Input data: Begin
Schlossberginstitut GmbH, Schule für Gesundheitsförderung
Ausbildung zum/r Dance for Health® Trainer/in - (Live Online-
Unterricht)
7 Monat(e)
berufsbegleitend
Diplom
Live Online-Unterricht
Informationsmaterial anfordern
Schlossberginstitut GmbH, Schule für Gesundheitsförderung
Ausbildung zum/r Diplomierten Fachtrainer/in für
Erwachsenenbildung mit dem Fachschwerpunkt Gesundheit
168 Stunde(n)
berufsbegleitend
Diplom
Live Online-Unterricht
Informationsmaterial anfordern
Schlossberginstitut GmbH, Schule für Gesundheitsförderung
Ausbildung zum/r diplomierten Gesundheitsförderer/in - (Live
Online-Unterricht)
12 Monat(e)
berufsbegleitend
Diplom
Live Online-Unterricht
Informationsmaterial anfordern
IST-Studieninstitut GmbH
Input data: End
» Task item
Could you reproduce the rows from the first line up to and including the line with "12 Monat(e)", substituting "Vollzeit" for every "berufsbegleitend" and leaving everything else untouched?

» Problem solution
Schlossberginstitut GmbH, Schule für Gesundheitsförderung
Ausbildung zum/r Dance for Health® Trainer/in - (Live Online-
Unterricht)
7 Monat(e)
Vollzeit
Diplom
Live Online-Unterricht
Informationsmaterial anfordern
Schlossberginstitut GmbH, Schule für Gesundheitsförderung
Ausbildung zum/r Diplomierten Fachtrainer/in für
Erwachsenenbildung mit dem Fachschwerpunkt Gesundheit
168 Stunde(n)
Vollzeit
Diplom
Live Online-Unterricht
Informationsmaterial anfordern
Schlossberginstitut GmbH, Schule für Gesundheitsförderung
Ausbildung zum/r diplomierten Gesundheitsförderer/in - (Live
Online-Unterricht)
12 Monat(e)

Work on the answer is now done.